After a racial slur GIF caused Snapchat to remove its GIPHY sticker feature, Snapchat confirms to TechCrunch it’s reinstated its integration. GIPHY has apologized, fixed the bug that let the objectionable GIF slip through, and reviewed its GIF sticker library four times in an effort to guarantee that offensive content won’t end up in apps that embed it. Instagram had also removed GIPHY, but reinstated it last week with Snapchat saying it had nothing to share yet.
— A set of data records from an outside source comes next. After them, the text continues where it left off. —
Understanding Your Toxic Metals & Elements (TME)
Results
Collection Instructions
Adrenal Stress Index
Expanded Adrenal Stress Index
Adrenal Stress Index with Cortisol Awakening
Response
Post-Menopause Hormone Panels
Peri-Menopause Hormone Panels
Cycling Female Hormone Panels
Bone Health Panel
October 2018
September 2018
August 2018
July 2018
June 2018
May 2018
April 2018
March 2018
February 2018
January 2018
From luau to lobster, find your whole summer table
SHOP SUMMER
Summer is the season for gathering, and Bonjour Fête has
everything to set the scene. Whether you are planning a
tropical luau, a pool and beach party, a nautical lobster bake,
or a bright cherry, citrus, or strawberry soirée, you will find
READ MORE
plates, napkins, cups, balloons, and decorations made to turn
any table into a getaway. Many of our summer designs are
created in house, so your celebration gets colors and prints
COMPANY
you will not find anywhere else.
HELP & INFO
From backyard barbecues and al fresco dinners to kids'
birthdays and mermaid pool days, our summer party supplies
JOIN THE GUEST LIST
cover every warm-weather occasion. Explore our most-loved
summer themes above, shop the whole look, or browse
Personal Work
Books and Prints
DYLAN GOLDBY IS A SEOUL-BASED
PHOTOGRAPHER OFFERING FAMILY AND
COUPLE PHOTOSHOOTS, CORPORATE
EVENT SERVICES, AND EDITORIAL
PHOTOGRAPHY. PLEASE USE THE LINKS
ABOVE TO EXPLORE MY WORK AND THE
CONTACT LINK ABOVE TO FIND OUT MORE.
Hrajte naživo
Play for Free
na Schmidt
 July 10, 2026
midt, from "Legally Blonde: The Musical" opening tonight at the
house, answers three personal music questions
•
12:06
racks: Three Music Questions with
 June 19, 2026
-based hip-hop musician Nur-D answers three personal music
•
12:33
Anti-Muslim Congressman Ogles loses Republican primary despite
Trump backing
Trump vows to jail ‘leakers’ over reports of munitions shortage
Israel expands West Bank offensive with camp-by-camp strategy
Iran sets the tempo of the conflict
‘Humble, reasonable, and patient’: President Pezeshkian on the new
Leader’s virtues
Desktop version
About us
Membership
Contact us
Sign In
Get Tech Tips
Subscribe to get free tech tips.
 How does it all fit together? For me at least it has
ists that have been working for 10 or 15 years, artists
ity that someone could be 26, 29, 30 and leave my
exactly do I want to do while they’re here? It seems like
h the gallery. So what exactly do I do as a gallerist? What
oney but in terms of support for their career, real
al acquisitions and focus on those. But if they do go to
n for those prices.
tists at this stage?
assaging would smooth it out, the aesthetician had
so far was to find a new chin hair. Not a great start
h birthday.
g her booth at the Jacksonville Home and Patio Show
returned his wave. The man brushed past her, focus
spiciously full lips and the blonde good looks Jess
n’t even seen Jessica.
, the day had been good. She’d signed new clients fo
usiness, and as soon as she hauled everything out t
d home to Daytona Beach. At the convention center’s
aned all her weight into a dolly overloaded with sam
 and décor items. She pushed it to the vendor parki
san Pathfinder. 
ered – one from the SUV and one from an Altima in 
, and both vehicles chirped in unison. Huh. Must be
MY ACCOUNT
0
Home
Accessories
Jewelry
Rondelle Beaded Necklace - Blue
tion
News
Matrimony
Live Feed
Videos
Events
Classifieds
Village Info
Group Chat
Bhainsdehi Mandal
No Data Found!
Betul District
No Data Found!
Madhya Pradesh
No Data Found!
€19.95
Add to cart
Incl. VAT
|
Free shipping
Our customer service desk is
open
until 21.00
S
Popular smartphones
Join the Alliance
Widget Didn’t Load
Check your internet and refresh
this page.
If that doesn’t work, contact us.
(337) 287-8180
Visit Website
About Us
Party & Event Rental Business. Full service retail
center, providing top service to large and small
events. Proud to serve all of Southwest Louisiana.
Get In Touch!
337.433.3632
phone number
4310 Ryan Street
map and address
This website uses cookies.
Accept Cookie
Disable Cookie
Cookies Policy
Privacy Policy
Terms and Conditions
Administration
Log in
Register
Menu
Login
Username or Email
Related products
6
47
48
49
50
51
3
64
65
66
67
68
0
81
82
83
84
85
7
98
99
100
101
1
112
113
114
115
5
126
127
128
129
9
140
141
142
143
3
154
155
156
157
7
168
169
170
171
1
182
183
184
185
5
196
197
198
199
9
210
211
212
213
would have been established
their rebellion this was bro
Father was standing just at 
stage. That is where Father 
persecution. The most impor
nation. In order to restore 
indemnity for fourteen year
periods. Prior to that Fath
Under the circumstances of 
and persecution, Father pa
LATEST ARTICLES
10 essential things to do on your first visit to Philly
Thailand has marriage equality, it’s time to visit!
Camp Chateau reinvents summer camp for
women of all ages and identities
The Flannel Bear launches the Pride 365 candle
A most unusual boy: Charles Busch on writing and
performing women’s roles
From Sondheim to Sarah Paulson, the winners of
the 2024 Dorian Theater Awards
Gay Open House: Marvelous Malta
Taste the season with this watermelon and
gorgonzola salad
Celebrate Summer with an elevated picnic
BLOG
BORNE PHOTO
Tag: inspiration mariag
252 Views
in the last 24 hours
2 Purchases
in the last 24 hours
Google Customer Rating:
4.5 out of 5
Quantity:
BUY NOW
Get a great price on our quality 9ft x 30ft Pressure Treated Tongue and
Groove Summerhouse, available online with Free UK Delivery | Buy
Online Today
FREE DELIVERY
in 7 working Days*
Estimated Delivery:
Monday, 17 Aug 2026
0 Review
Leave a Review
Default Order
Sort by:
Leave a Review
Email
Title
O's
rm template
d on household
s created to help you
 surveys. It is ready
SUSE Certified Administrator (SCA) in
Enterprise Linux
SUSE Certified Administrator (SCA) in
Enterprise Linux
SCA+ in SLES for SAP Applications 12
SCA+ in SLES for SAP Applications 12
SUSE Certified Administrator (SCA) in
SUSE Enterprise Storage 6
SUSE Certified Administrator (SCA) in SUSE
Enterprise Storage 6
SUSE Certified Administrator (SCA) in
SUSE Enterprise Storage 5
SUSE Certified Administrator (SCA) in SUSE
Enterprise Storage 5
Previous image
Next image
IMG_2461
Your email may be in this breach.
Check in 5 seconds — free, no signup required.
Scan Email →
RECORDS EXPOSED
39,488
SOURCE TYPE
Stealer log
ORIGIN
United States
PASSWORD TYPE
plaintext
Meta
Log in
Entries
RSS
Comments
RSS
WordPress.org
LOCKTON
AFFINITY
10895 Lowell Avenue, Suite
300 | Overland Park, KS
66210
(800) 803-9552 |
A Snap spokesperson told TechCrunch that over the past several weeks, the Snap team worked with GIPHY to revamp its moderation systems. Now Snap is confident that the fresh approach will protect users, so its brought the GIF stickers back. They let people embellish their photos and videos with overlaid animated illustrations and video clips.
So ends a month-long ordeal that started when a U.K. user spotted a GIF containing a racial slur for people of color. Snapchat removed the GIPHY feature as press backlash in the U.K. mounted. Instagram wasn’t aware of the issue until informed by TechCrunch, leading it to remove the GIPHY feature within an hour.
Warning: We’ve shared a censored version of the GIF below, but it still includes graphic content that may be offensive to some users.
The situation highlights the risks of working with outside developers that aren’t entirely under a platform’s control. Piping in external utilities lets apps quickly expand their offering to users. But if developers misuse people’s data, deliver broken functionality, or let objectionable content through, it can reflect poorly on the app hosting them. Facebook is currently dealing with this backlash surrounding Cambridge Analytica. Meanwhile, Instagram just severely restricted its APIs without warning, breaking many developers’ apps in what’s believed to be part of Facebook’s push to shore up data privacy.
Favoring news publishers, Snapchat historically never actively embraced developers, banning use of outside apps that require your Snapchat credentials. It’s more recently started letting devs build and promote their own augmented reality lenses. But after this set-back, we’ll have to see if Snapchat becomes any more reluctant to work with partners.